Do I need a corkscrew? Yup.
What do smarter people say about it? FIRST...I Googled Vermentino. I found this page, which describes thusly: "Because Vermentino is so unknown, you can find high quality wines for a great value." It also says it tastes like almond and daffodil. Sure. Why not. But quick question--WHO THE FUCK IS GOING AROUND TASTING DAFFODILS?

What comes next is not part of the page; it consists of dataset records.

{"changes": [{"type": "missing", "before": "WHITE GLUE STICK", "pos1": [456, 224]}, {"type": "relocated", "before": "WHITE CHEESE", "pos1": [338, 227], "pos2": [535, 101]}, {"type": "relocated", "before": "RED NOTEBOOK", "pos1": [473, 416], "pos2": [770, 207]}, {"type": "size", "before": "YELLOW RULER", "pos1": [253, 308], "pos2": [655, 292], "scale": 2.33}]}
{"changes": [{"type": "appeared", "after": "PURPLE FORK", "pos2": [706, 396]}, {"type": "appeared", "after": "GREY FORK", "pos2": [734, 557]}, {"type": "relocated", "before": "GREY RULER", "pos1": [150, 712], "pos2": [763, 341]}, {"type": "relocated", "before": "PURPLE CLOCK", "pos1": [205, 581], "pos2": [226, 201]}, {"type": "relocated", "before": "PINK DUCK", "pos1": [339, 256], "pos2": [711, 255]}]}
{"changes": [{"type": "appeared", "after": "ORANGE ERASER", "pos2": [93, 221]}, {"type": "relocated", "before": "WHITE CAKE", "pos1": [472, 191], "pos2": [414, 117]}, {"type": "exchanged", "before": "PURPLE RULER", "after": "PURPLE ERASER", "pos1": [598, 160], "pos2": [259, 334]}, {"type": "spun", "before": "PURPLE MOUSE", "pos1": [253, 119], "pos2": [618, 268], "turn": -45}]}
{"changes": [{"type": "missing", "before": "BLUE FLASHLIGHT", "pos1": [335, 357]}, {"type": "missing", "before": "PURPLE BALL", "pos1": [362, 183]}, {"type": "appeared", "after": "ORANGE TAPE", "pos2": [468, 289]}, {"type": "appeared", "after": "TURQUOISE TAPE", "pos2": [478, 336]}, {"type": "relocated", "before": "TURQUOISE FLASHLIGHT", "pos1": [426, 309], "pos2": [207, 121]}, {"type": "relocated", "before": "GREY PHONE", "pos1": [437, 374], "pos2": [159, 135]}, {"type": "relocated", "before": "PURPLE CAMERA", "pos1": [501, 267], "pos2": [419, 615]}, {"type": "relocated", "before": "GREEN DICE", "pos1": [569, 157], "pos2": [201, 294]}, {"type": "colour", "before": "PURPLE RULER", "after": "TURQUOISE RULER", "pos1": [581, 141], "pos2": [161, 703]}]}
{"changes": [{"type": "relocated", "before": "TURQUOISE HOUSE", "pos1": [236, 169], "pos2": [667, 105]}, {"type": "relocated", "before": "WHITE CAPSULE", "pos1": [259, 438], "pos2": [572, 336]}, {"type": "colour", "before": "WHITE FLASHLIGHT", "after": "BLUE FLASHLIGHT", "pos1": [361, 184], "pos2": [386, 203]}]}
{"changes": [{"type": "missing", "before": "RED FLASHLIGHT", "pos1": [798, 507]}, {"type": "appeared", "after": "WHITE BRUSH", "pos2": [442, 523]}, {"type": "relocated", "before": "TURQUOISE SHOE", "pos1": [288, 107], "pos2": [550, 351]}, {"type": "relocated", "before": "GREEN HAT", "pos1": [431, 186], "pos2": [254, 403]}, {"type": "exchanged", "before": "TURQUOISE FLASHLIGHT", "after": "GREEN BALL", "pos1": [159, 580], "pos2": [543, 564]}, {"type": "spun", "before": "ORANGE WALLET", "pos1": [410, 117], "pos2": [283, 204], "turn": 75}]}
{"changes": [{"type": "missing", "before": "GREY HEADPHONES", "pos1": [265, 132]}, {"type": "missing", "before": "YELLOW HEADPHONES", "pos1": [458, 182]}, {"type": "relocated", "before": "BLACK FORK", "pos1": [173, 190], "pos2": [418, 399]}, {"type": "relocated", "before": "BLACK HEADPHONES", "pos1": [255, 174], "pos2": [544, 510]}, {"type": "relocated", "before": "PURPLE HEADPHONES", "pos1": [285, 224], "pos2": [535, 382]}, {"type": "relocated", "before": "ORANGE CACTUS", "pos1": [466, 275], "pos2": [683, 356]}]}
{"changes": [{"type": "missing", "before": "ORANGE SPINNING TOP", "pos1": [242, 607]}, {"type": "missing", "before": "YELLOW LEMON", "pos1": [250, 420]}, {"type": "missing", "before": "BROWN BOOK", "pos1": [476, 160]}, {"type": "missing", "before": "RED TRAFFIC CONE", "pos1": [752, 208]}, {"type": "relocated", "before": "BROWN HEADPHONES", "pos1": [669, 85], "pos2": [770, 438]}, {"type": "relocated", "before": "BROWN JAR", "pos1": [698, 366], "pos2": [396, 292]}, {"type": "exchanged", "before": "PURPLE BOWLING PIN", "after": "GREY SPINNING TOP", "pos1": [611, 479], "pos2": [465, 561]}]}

SECOND: Oh my god you guys please read this article and this one. I'm dying right now. I know NOTHING, but I'm gonna surmise that this bottle is an "Uvaggio" bottle. Am I wrong? PROBABLY, I DON'T KNOW ANYTHING. But how many winemakers in Lodi are making fucking Vermentino???? Jim Moore, I super want to meet you:
"There has always been something of a Don Quixote in Jim Moore, winemaker/proprietor of Uvaggio, the winery formerly known by its full name, L’Uvaggio di Giacomo (“Jim’s grapes”). How else can you explain his impassioned, solitary crusade to turn the country on to Vermentino, an obscure (at least in the U.S.) grape grown in Northern Italy, the islands of Sardinia and Corsica, and France’s Provence (where the grape is known as Rolle)? In Jim Moore’s world, every self-respecting American white wine lover should be drinking Vermentino, which he calls the “thinking man’s Pinot Grigio.”
Should I bring it to a friend's house? Yes. When are you coming over?